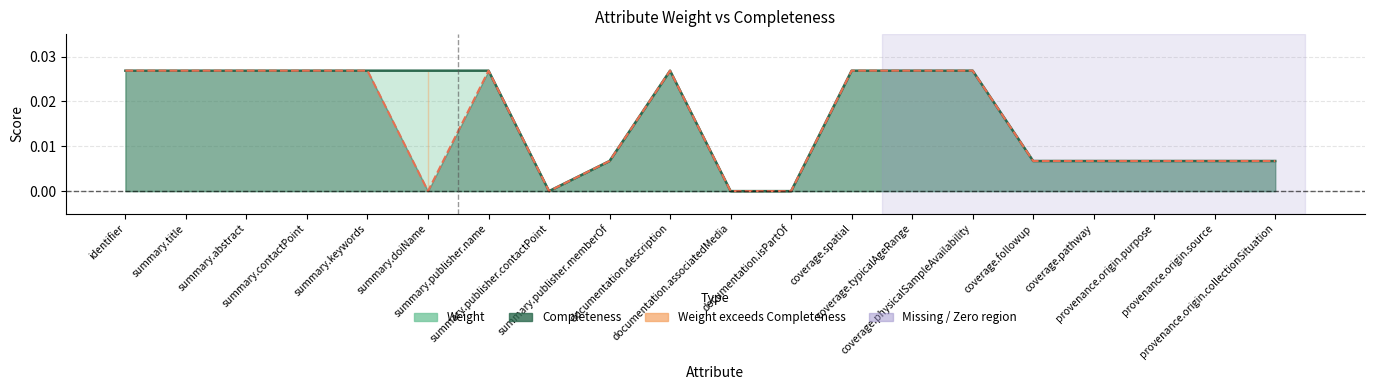

Where is the first local maximum for Completeness?

summary.publisher.name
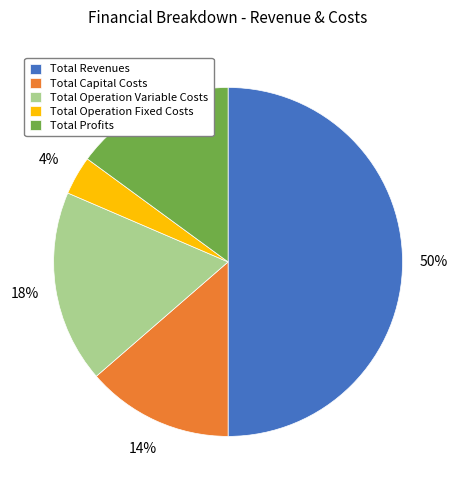

How many segments does this pie chart have?

5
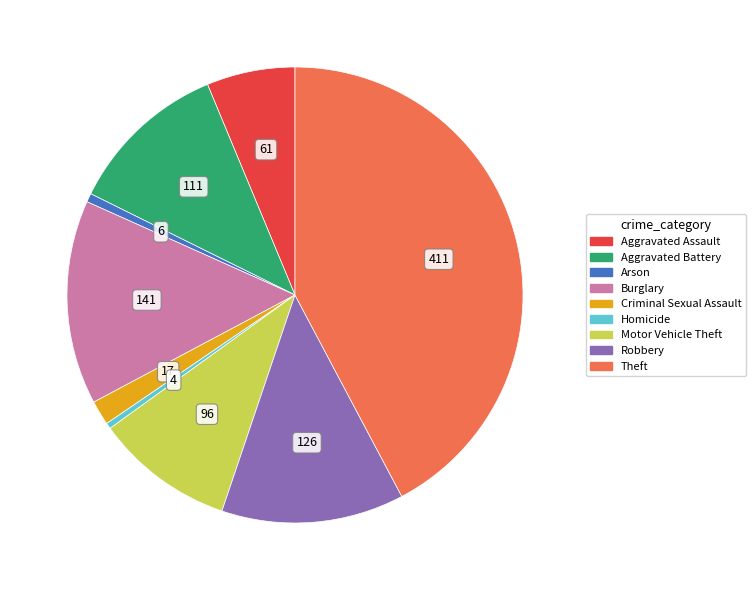

Combined, do Aggravated Assault and Motor Vehicle Theft account for over 50%?

No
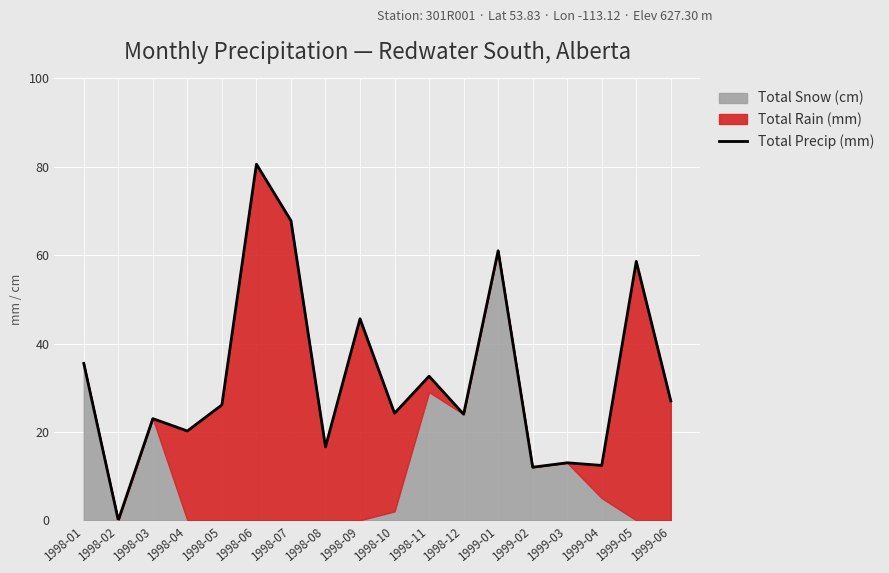

What is the label of the 9th point from the right?

1998-10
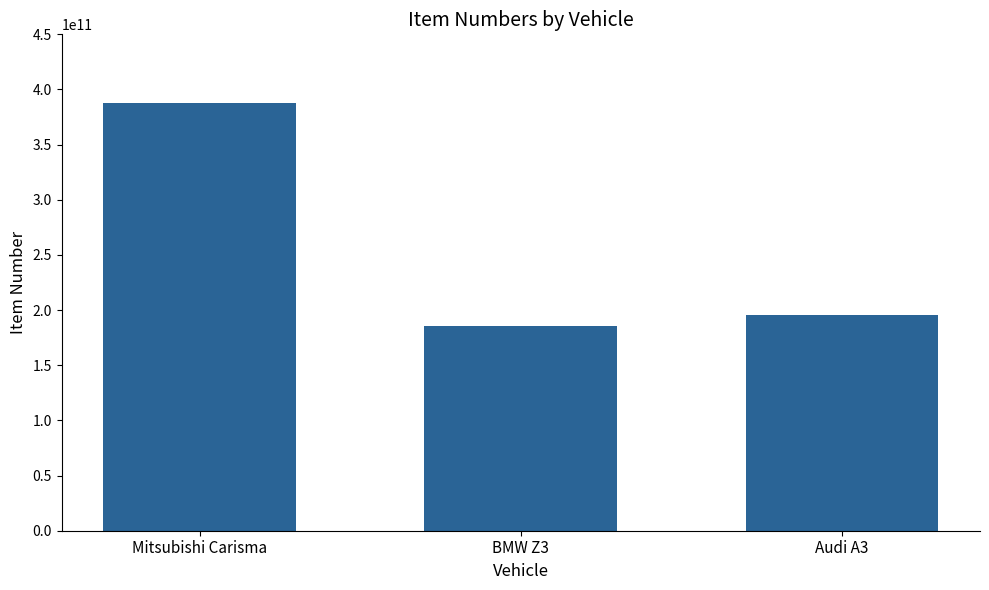

What value does the data have at Mitsubishi Carisma?

387410192259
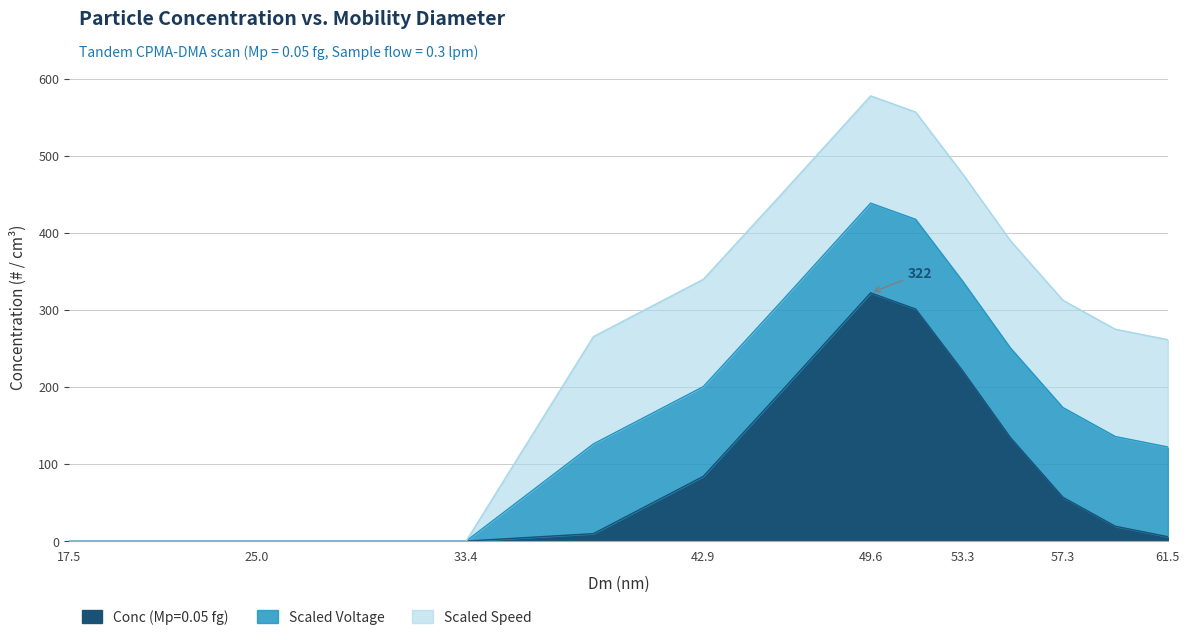

Is it true that Scaled Speed equals 7.1 at 55.2?

False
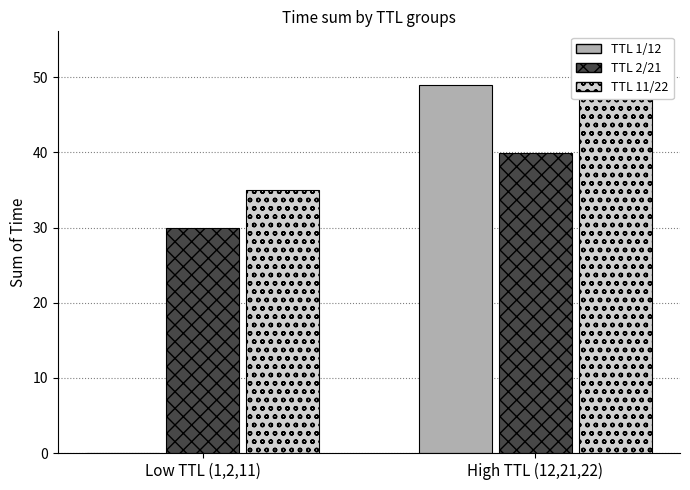

What is the label of the 1st bar from the left?

Low TTL (1,2,11)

▬▬▬▬▬▬▬▬▬▬

> **BRIEF**: Please copy all of the lines above word for word, leaving out the pictures.

> **EXERCISE SOLUTION**:
Where is the first local maximum for Completeness?

summary.publisher.name

How many segments does this pie chart have?

5

Combined, do Aggravated Assault and Motor Vehicle Theft account for over 50%?

No

What is the label of the 9th point from the right?

1998-10

What value does the data have at Mitsubishi Carisma?

387410192259

Is it true that Scaled Speed equals 7.1 at 55.2?

False

What is the label of the 1st bar from the left?

Low TTL (1,2,11)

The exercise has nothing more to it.